#### THE TASK
Everything from the line with "- **HighThreatDefaultAction**: Specifies" to the end of the data is to be retyped exactly, and nothing else.

#### RECORDS SHOWN
***

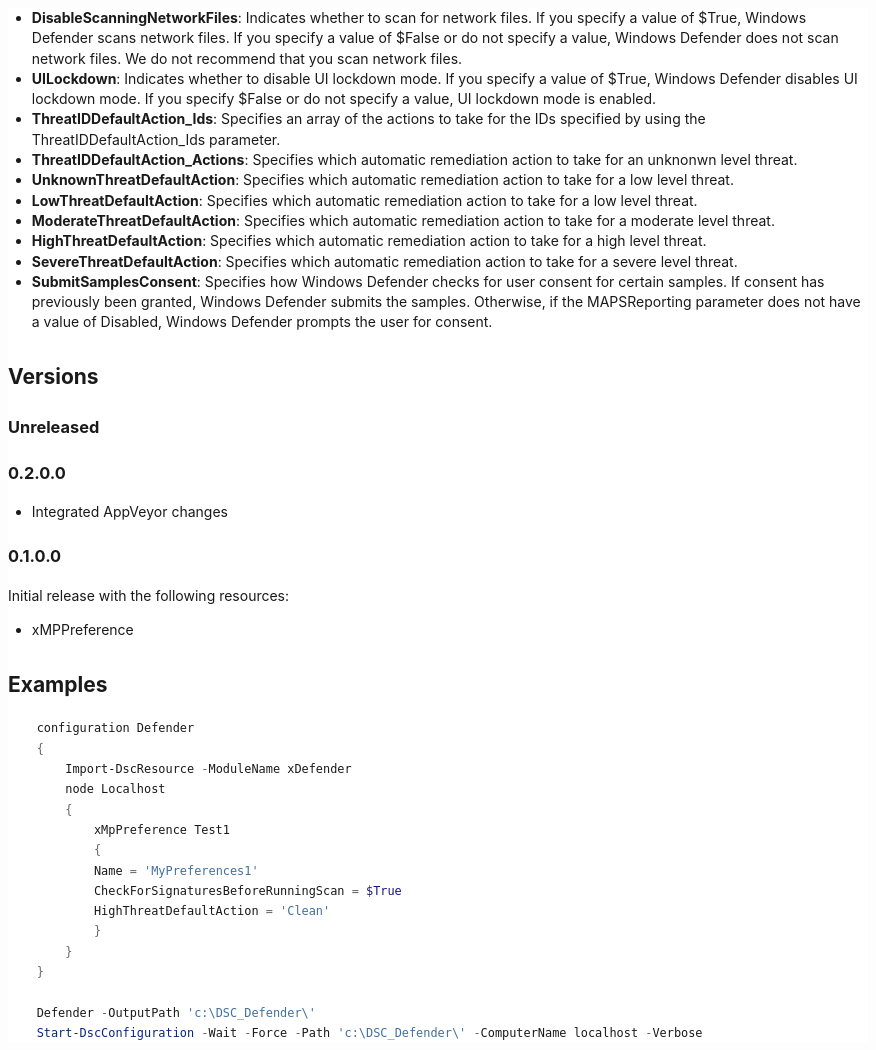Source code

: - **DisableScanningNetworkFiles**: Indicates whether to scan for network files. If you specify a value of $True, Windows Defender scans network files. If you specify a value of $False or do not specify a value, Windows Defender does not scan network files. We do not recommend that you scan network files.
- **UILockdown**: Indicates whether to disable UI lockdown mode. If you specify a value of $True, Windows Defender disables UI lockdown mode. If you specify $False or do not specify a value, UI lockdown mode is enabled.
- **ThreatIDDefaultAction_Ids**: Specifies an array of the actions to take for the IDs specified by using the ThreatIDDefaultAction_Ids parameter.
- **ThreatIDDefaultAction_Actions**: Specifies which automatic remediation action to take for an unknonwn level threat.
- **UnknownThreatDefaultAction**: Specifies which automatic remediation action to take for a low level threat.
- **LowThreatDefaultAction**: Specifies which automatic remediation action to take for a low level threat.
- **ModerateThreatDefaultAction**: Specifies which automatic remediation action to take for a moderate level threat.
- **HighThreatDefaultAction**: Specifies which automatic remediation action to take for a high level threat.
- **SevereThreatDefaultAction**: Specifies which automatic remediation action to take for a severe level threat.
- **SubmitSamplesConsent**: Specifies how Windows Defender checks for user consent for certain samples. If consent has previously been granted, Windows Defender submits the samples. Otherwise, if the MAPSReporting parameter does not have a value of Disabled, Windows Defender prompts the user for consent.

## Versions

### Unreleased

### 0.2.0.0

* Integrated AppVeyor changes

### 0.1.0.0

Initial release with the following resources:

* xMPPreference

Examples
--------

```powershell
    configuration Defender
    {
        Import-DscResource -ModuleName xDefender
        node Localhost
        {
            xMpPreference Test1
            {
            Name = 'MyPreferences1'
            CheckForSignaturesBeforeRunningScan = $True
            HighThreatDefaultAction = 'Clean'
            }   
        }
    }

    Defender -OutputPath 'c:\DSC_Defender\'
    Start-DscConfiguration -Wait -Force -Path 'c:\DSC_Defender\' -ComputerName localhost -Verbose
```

***

#### ANSWER FOR THE TASK
- **HighThreatDefaultAction**: Specifies which automatic remediation action to take for a high level threat.
- **SevereThreatDefaultAction**: Specifies which automatic remediation action to take for a severe level threat.
- **SubmitSamplesConsent**: Specifies how Windows Defender checks for user consent for certain samples. If consent has previously been granted, Windows Defender submits the samples. Otherwise, if the MAPSReporting parameter does not have a value of Disabled, Windows Defender prompts the user for consent.

## Versions

### Unreleased

### 0.2.0.0

* Integrated AppVeyor changes

### 0.1.0.0

Initial release with the following resources:

* xMPPreference

Examples
--------

```powershell
    configuration Defender
    {
        Import-DscResource -ModuleName xDefender
        node Localhost
        {
            xMpPreference Test1
            {
            Name = 'MyPreferences1'
            CheckForSignaturesBeforeRunningScan = $True
            HighThreatDefaultAction = 'Clean'
            }   
        }
    }

    Defender -OutputPath 'c:\DSC_Defender\'
    Start-DscConfiguration -Wait -Force -Path 'c:\DSC_Defender\' -ComputerName localhost -Verbose
```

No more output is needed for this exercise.